Now let me tell you of a new kind of weather.
Clouds thicken overhead. The wind turns suddenly cold. We shiver while we work. We are liable in five minutes to a hailstorm, a terrific cloudburst or a cyclone. The horses are unhitched. The barges are tied end to end. And _still_ the barges may be blown away. They must be anchored even more safely. The long poles to lock the wheels are thrust under the bed through the spokes. It has actually been my duty to put this pole in the wheels every evening to keep the barges from being blown out of the barn-lot at night. Such is the accustomed weather excitement in Kansas. Just now we have excitement that is unusual. But as the storm is upon us it splits and passes to the north and south. There is not a drop of rain.
We are at work again in ten minutes. In two hours the sky is clear and the air is hot and alkaline. And ten thousand grasshoppers are glad to see that good old hot wind again, you may believe. They are preening themselves, each man in his place on the slats of the barge. They are enjoying their chewing tobacco the same as ever.
Wheat, wheat, wheat, wheat! States and continents and oceans and solar-systems of wheat! We poor ne'er-do-weels take our little part up there in the header half way between the sky and the earth, and in the evening going home, carrying Mister Stacker-Man in our barge, we sing _Sweet Rosy O'Grady_ and the _Battle Hymn of the Republic_. And the most emphatic and unadulterated tramp among us harvesters, a giant Swiss fifty years old, gives the yodel he learned when a boy.
This is a German Catholic family for which I have been working. We have had grace before and after every meal, and we crossed ourselves before and after every meal, except the Swiss, who left the table early to escape being blest too much.
My employers are good folk, good as the Mennonites. My boss was absolutely on the square all the week, as kind as a hard-working man has time to be. It gave me great satisfaction to go to Mass with him this morning.

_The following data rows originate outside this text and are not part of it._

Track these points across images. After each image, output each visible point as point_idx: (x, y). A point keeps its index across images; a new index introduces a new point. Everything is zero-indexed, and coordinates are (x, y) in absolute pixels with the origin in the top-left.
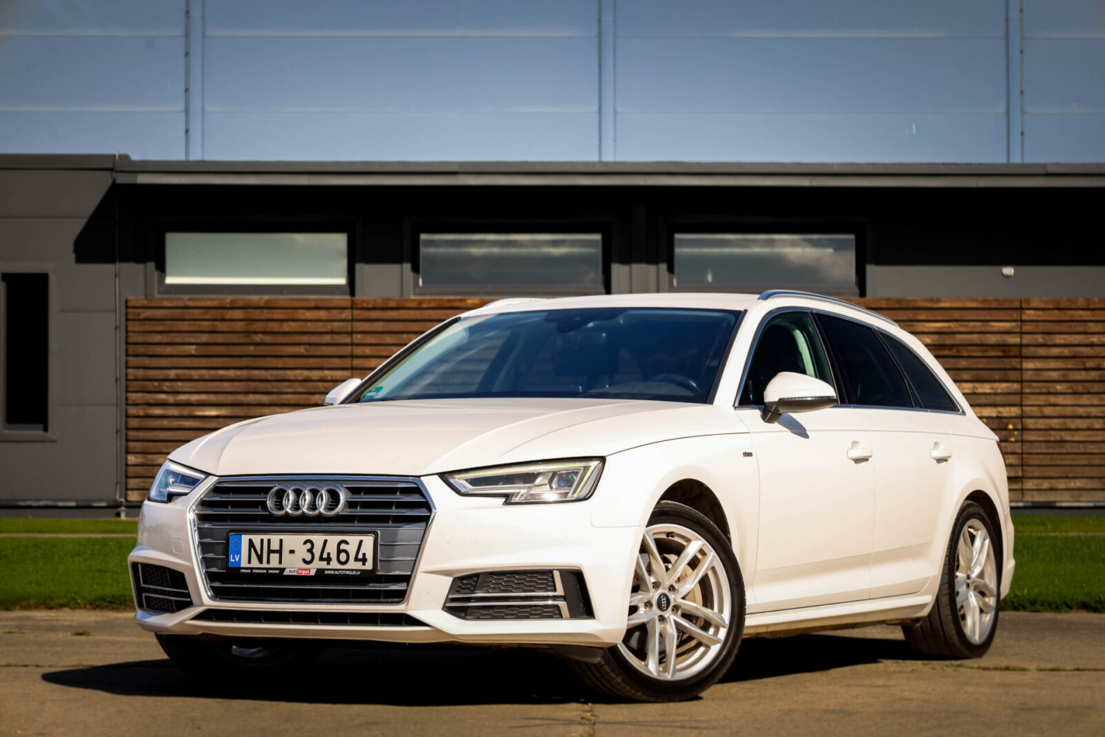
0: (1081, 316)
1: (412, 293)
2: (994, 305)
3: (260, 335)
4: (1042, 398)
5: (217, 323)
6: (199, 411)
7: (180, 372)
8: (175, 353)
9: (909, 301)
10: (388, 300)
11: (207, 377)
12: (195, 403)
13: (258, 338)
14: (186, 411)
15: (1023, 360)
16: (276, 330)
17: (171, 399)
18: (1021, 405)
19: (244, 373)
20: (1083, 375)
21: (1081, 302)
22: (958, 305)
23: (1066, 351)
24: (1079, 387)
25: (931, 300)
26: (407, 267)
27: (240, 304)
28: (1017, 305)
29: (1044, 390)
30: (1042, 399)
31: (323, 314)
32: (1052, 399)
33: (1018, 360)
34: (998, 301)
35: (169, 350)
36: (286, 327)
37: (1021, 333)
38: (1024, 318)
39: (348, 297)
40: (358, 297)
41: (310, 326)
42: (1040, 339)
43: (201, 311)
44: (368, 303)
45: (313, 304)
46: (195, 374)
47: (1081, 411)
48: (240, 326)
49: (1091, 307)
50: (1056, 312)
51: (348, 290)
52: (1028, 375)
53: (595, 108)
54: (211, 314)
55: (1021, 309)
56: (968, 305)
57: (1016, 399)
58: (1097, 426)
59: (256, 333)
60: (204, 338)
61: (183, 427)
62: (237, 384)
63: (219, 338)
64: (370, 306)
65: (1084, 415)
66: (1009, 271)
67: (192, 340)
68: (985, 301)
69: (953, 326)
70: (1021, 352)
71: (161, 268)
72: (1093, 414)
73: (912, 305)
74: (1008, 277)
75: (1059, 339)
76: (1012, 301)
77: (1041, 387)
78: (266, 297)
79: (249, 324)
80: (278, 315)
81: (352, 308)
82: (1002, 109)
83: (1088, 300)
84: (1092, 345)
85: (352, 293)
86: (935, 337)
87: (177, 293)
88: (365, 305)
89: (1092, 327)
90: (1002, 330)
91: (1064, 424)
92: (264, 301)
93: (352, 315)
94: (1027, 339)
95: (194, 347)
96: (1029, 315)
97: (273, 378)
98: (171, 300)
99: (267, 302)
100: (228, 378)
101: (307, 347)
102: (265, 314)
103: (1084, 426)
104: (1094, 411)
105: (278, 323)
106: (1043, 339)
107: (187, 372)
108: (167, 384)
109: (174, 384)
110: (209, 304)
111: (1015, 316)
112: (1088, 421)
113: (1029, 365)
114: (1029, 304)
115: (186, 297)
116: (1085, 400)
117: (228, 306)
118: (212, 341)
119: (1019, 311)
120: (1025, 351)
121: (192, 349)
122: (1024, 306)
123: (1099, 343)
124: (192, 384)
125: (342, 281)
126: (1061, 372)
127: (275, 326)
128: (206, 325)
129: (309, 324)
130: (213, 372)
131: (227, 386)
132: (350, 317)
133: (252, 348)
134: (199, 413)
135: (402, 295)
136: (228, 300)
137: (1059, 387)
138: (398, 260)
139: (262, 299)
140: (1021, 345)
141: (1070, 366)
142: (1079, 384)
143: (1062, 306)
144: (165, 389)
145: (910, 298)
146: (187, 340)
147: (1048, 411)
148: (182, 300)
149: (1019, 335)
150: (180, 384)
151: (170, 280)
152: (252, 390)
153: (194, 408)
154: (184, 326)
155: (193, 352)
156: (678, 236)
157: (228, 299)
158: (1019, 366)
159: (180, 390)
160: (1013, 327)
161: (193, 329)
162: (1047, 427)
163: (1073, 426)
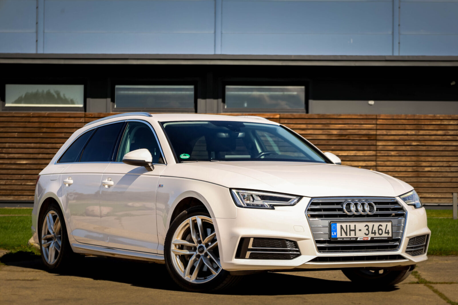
0: (403, 122)
1: (111, 111)
2: (365, 117)
3: (45, 129)
4: (386, 157)
5: (26, 123)
6: (18, 161)
7: (11, 144)
8: (8, 136)
9: (327, 115)
10: (101, 113)
11: (22, 147)
12: (16, 158)
13: (44, 130)
14: (13, 161)
15: (377, 141)
16: (52, 126)
17: (6, 156)
18: (376, 161)
19: (38, 145)
20: (403, 148)
21: (403, 117)
22: (349, 117)
23: (397, 138)
24: (401, 153)
25: (337, 115)
26: (109, 100)
27: (36, 115)
28: (375, 117)
29: (386, 154)
31: (72, 120)
32: (390, 158)
33: (375, 141)
34: (366, 115)
35: (6, 135)
36: (56, 125)
37: (377, 129)
38: (378, 123)
39: (83, 112)
40: (87, 113)
41: (66, 125)
42: (384, 132)
43: (20, 118)
44: (92, 115)
45: (68, 115)
46: (17, 145)
47: (402, 164)
48: (36, 125)
49: (407, 118)
50: (392, 120)
51: (83, 109)
52: (380, 148)
53: (213, 32)
54: (24, 120)
55: (377, 119)
56: (354, 117)
57: (374, 158)
58: (410, 170)
59: (44, 128)
60: (21, 130)
61: (11, 168)
62: (35, 150)
63: (27, 130)
64: (93, 116)
65: (404, 165)
66: (371, 102)
67: (16, 131)
68: (361, 115)
69: (346, 126)
70: (376, 138)
71: (4, 100)
72: (407, 165)
73: (328, 117)
74: (371, 105)
75: (393, 132)
76: (373, 115)
77: (385, 153)
78: (48, 112)
79: (40, 124)
80: (53, 120)
81: (85, 117)
82: (390, 32)
83: (406, 115)
84: (407, 135)
85: (85, 111)
86: (338, 131)
87: (10, 110)
88: (90, 116)
89: (408, 127)
90: (368, 128)
91: (395, 169)
92: (47, 114)
93: (85, 120)
94: (379, 132)
95: (17, 134)
96: (379, 122)
97: (50, 147)
98: (8, 113)
99: (48, 114)
100: (31, 147)
101: (65, 134)
102: (47, 120)
103: (404, 170)
104: (408, 164)
105: (53, 124)
106: (386, 132)
107: (14, 144)
108: (5, 149)
109: (7, 149)
110: (23, 115)
111: (374, 122)
112: (405, 168)
113: (379, 143)
114: (380, 117)
115: (14, 112)
116: (404, 159)
117: (31, 116)
118: (24, 131)
119: (375, 120)
120: (379, 138)
121: (16, 135)
122: (378, 118)
123: (410, 134)
124: (15, 150)
125: (81, 106)
126: (394, 147)
127: (52, 125)
128: (22, 124)
129: (66, 124)
130: (24, 145)
131: (31, 151)
132: (84, 121)
133: (41, 134)
134: (18, 162)
135: (106, 112)
136: (31, 114)
137: (393, 153)
138: (105, 97)
139: (46, 113)
140: (376, 135)
141: (398, 144)
142: (402, 152)
143: (395, 118)
144: (4, 152)
145: (328, 114)
146: (13, 131)
147: (388, 163)
148: (11, 113)
149: (375, 130)
150: (10, 150)
151: (7, 105)
152: (41, 152)
153: (16, 160)
154: (13, 125)
155: (16, 136)
156: (227, 87)
157: (32, 113)
158: (375, 144)
159: (10, 152)
160: (373, 127)
161: (16, 126)
162: (387, 170)
163: (399, 170)
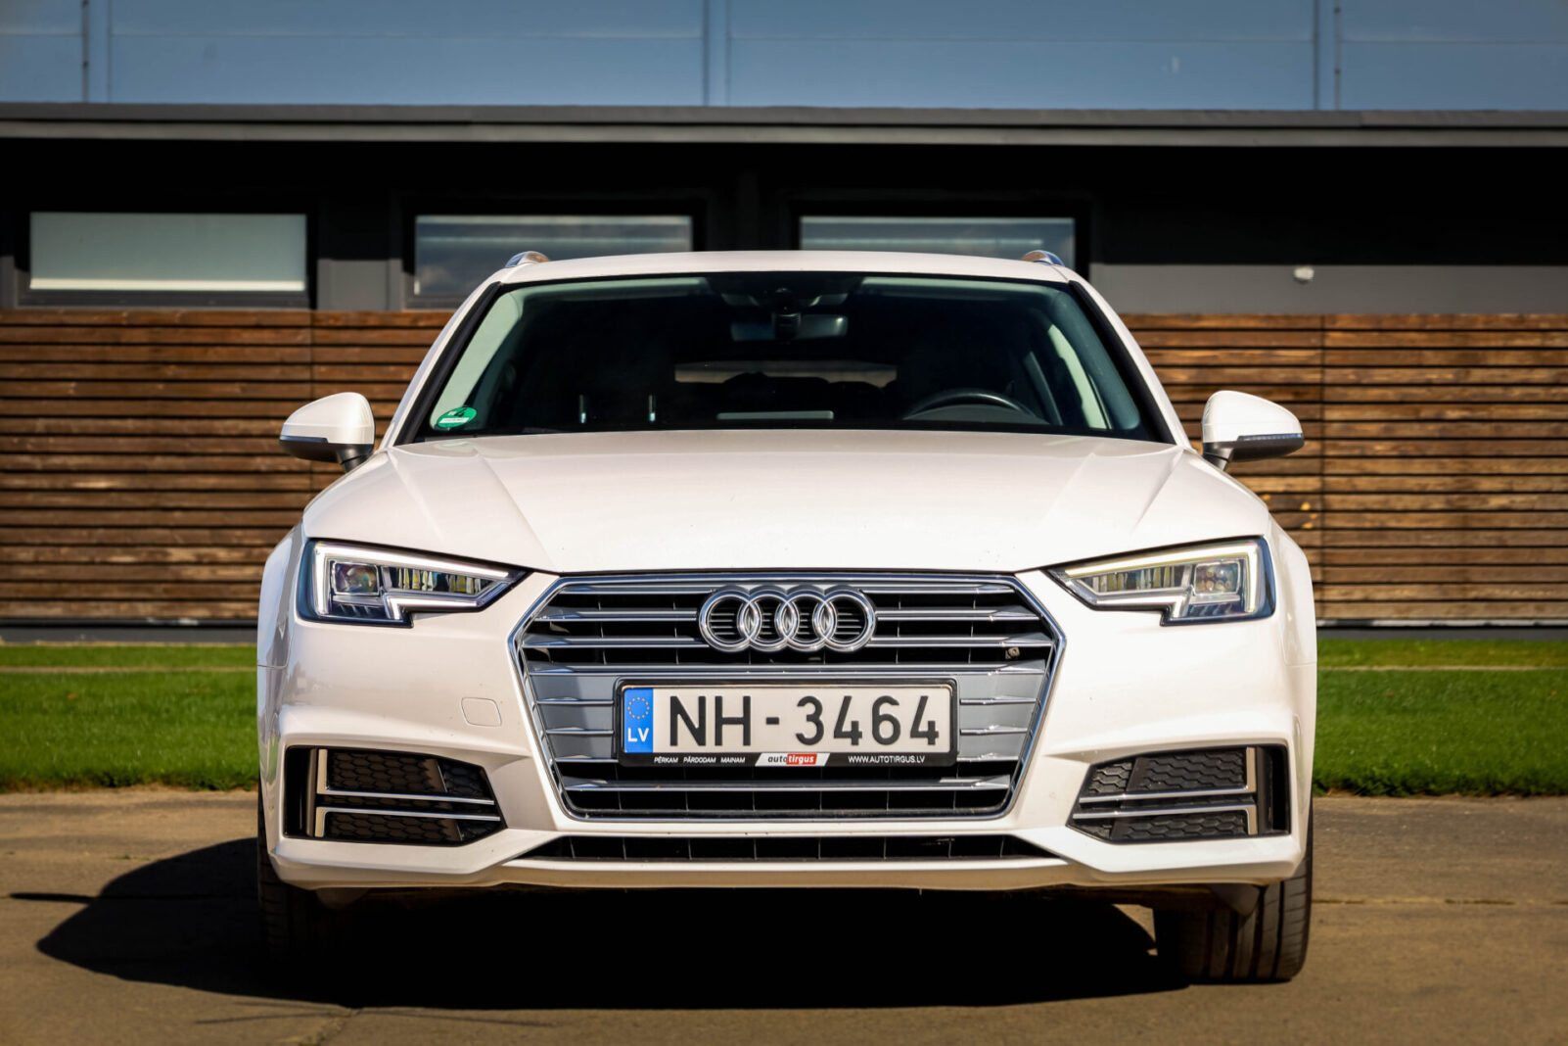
0: (1413, 341)
1: (403, 304)
2: (1282, 324)
3: (172, 367)
4: (1354, 463)
5: (108, 348)
6: (79, 481)
7: (52, 422)
8: (45, 394)
9: (1153, 317)
10: (368, 314)
11: (92, 430)
12: (74, 469)
13: (171, 372)
14: (61, 482)
15: (1327, 406)
16: (196, 359)
17: (37, 463)
18: (1322, 475)
19: (149, 425)
20: (1415, 430)
21: (1413, 321)
22: (1228, 324)
23: (1391, 394)
24: (1409, 448)
25: (1188, 317)
26: (396, 264)
27: (143, 320)
28: (1316, 324)
29: (1357, 452)
30: (1353, 466)
31: (267, 336)
32: (1369, 466)
33: (1318, 406)
34: (1287, 317)
35: (35, 389)
36: (212, 355)
37: (1324, 366)
38: (1328, 343)
39: (307, 310)
40: (321, 310)
41: (249, 354)
42: (1350, 375)
43: (83, 330)
44: (336, 318)
45: (253, 321)
46: (75, 425)
47: (1411, 483)
48: (143, 353)
49: (1429, 327)
50: (1375, 334)
51: (306, 300)
52: (1333, 430)
54: (98, 335)
55: (1324, 330)
56: (1244, 324)
57: (1315, 464)
58: (1437, 506)
59: (167, 363)
60: (89, 371)
61: (55, 505)
62: (137, 440)
63: (112, 372)
64: (340, 323)
65: (1416, 489)
66: (1305, 273)
67: (70, 375)
68: (1269, 318)
69: (1221, 356)
70: (1322, 394)
71: (24, 265)
72: (1429, 488)
73: (1159, 324)
74: (1303, 282)
75: (1380, 375)
76: (1309, 318)
77: (1353, 448)
78: (183, 310)
79: (156, 351)
80: (200, 336)
81: (312, 327)
82: (1307, 35)
83: (1424, 317)
84: (1429, 384)
85: (313, 304)
86: (1193, 372)
87: (48, 303)
88: (331, 322)
89: (1430, 357)
90: (1293, 361)
91: (1386, 502)
92: (178, 315)
93: (313, 337)
94: (1331, 376)
95: (73, 385)
96: (1334, 339)
97: (191, 432)
98: (40, 313)
99: (184, 316)
100: (124, 432)
101: (244, 385)
102: (180, 336)
103: (1416, 506)
104: (1432, 483)
105: (199, 350)
106: (1356, 374)
107: (63, 422)
108: (33, 440)
109: (43, 440)
110: (95, 320)
111: (1314, 340)
112: (1422, 498)
113: (1333, 414)
114: (1334, 322)
115: (62, 309)
116: (1417, 466)
117: (124, 322)
118: (100, 376)
119: (1319, 334)
120: (1330, 394)
121: (71, 388)
122: (1328, 326)
123: (1438, 382)
124: (70, 440)
125: (298, 286)
126: (1383, 425)
127: (195, 354)
128: (90, 352)
129: (248, 350)
130: (101, 423)
131: (123, 444)
132: (309, 341)
133: (161, 386)
134: (81, 485)
135: (387, 308)
136: (125, 315)
137: (1380, 448)
138: (380, 253)
139: (176, 313)
140: (1322, 385)
141: (1396, 417)
142: (1410, 442)
143: (1386, 325)
144: (29, 447)
145: (1155, 313)
146: (61, 375)
147: (1362, 483)
148: (54, 313)
149: (1319, 369)
150: (51, 440)
151: (37, 284)
152: (161, 450)
153: (73, 477)
154: (57, 353)
155: (72, 392)
156: (807, 220)
157: (125, 312)
158: (1318, 417)
159: (51, 449)
160: (1311, 357)
161: (71, 357)
162: (1362, 508)
163: (1399, 506)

Though some folks talk against religion, though it sometimes appears to be a nuisance, after weighing all the evidence of late presented, I prefer a religious farmer.

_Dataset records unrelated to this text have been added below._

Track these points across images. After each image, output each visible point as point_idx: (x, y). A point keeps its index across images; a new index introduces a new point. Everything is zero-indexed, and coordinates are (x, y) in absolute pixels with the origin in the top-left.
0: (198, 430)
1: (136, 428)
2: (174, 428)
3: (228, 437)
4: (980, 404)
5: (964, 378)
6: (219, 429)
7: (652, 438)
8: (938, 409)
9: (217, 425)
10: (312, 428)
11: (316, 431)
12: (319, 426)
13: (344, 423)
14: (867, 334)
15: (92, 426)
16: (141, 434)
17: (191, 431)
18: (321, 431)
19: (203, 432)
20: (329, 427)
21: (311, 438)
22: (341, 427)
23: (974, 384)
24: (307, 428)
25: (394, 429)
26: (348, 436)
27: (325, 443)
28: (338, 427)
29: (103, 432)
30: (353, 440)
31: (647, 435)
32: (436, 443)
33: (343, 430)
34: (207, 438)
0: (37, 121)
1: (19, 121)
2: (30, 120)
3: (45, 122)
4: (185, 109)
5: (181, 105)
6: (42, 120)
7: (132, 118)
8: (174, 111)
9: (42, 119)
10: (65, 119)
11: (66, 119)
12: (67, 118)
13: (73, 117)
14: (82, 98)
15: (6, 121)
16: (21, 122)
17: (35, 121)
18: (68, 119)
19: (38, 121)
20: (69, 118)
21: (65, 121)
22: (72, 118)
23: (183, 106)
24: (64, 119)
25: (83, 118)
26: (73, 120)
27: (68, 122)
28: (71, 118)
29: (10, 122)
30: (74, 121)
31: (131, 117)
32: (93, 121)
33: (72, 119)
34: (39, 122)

HERE'S TO THE SPIRIT OF FIRE
Here's to the spirit of fire, wherever the flame is unfurled, In the sun, it may be, as a torch, to lead on and enlighten the world; That melted the glacial streams, in the day that no memories reach, That shimmered in amber and shell and weed on the earliest beach; The genius of love and of life, the power that will ever abound, That waits in the bones of the dead, who sleep till the judgment shall sound. Here's to the spirit of fire, when clothed in swift music it comes, The glow of the harvesting songs, the voice of the national drums; The whimsical, various fire, in the rhymes and ideas of men, Buried in books for an age, exploding and writhing again, And blown a red wind round the world, consuming the lies in its mirth, Then locked in dark volumes for long, and buried like coal in the earth. Here's to the comforting fire in the joys of the blind and the meek, In the customs of letterless lands, in the thoughts of the stupid and weak. In the weariest legends they tell, in their cruellest, coldest belief, In the proverbs of counter or till, in the arts of the priest or the thief. Here's to the spirit of fire, that never the ocean can drown, That glows in the phosphorescent wave, and gleams in the sea-rose's crown; That sleeps in the sunbeam and mist, that creeps as the wise can but know, A wonder, an incense, a whim, a perfume, a fear and a glow, Ensnaring the stars with a spell, and holding the earth in a net, Yea, filling the nations with prayer, wherever man's pathway is set.